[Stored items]
------------------------------------------------
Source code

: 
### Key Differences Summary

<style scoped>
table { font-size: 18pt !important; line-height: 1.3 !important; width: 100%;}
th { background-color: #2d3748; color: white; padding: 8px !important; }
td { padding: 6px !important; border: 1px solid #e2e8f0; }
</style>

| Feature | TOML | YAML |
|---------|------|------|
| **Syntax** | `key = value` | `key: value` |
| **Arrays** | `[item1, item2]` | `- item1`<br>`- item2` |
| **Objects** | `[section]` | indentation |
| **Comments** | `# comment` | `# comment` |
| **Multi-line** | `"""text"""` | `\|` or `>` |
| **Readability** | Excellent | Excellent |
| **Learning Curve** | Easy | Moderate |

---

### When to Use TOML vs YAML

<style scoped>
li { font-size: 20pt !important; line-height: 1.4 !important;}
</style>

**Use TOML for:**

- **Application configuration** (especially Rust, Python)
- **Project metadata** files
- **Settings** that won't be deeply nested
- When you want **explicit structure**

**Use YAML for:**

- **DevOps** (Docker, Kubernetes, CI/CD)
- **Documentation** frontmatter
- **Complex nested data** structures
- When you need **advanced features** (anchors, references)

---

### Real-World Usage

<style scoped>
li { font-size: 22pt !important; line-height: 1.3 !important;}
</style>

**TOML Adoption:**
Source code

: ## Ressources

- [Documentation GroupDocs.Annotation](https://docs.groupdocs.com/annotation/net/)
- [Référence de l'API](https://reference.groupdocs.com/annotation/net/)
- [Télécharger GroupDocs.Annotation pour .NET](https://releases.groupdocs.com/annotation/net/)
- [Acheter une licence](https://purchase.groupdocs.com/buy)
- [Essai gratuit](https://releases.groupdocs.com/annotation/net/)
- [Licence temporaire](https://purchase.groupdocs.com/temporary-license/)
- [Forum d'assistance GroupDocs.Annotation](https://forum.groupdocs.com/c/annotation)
------------------------------------------------
## WHAT TO WORK ON
List each line in the records that contains the string "groupdocs". Match its case exactly.

## RESPONSE
- [Documentation GroupDocs.Annotation](https://docs.groupdocs.com/annotation/net/)
- [Référence de l'API](https://reference.groupdocs.com/annotation/net/)
- [Télécharger GroupDocs.Annotation pour .NET](https://releases.groupdocs.com/annotation/net/)
- [Acheter une licence](https://purchase.groupdocs.com/buy)
- [Essai gratuit](https://releases.groupdocs.com/annotation/net/)
- [Licence temporaire](https://purchase.groupdocs.com/temporary-license/)
- [Forum d'assistance GroupDocs.Annotation](https://forum.groupdocs.com/c/annotation)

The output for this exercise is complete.